* [Problem details] When a line below contains the word "pixel", copy that line.

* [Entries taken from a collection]
* * * * * * *
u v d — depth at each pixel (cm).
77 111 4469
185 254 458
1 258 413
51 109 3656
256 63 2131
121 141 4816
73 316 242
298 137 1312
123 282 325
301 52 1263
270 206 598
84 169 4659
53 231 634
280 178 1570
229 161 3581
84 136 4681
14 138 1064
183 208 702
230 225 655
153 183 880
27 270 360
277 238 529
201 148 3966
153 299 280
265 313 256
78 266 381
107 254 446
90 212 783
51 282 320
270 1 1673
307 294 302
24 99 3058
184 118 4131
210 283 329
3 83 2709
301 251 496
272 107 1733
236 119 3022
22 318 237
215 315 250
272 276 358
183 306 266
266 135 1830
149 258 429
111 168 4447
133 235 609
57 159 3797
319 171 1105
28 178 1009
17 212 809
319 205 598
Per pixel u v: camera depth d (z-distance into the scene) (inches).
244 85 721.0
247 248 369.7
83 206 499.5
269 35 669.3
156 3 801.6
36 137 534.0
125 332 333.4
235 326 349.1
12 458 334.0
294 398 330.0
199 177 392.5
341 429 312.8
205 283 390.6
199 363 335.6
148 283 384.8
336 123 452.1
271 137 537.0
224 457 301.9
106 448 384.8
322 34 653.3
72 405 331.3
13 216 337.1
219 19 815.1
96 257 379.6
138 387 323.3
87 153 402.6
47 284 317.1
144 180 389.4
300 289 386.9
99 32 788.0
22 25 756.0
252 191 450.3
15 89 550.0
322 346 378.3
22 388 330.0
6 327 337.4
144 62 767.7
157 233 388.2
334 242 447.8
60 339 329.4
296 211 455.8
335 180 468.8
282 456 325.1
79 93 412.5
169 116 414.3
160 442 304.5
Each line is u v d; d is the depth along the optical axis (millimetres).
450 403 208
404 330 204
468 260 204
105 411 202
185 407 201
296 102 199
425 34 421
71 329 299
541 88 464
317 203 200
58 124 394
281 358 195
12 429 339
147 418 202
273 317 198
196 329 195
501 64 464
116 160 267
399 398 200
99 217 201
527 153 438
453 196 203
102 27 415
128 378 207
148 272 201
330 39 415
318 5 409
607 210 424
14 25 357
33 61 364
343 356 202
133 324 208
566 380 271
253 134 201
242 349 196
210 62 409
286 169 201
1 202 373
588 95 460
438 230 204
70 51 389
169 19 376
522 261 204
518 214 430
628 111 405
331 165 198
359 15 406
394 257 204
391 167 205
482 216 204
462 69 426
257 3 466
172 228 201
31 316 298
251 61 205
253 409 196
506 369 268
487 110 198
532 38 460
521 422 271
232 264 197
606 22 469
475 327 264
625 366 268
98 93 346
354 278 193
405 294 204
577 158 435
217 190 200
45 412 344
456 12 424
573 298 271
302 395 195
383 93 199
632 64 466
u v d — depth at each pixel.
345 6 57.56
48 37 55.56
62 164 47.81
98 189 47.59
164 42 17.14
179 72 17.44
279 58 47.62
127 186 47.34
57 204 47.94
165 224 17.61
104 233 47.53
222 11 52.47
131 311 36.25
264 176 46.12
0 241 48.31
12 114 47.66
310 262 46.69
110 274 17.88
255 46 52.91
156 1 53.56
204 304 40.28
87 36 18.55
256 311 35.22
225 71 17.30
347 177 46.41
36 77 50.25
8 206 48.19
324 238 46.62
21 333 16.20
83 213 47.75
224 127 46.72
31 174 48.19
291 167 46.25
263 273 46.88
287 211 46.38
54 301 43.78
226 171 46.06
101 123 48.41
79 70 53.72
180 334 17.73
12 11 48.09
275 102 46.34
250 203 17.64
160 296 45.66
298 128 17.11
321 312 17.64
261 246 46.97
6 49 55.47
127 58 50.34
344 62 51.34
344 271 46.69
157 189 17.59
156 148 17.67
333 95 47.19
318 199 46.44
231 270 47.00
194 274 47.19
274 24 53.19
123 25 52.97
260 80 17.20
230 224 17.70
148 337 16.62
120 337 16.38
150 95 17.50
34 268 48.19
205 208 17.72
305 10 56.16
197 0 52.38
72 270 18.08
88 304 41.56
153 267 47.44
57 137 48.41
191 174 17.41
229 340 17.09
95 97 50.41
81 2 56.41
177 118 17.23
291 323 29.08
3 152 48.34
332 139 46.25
* * * * * * *
* [Solution to this task]
u v d — depth at each pixel (cm).
Per pixel u v: camera depth d (z-distance into the scene) (inches).
u v d — depth at each pixel.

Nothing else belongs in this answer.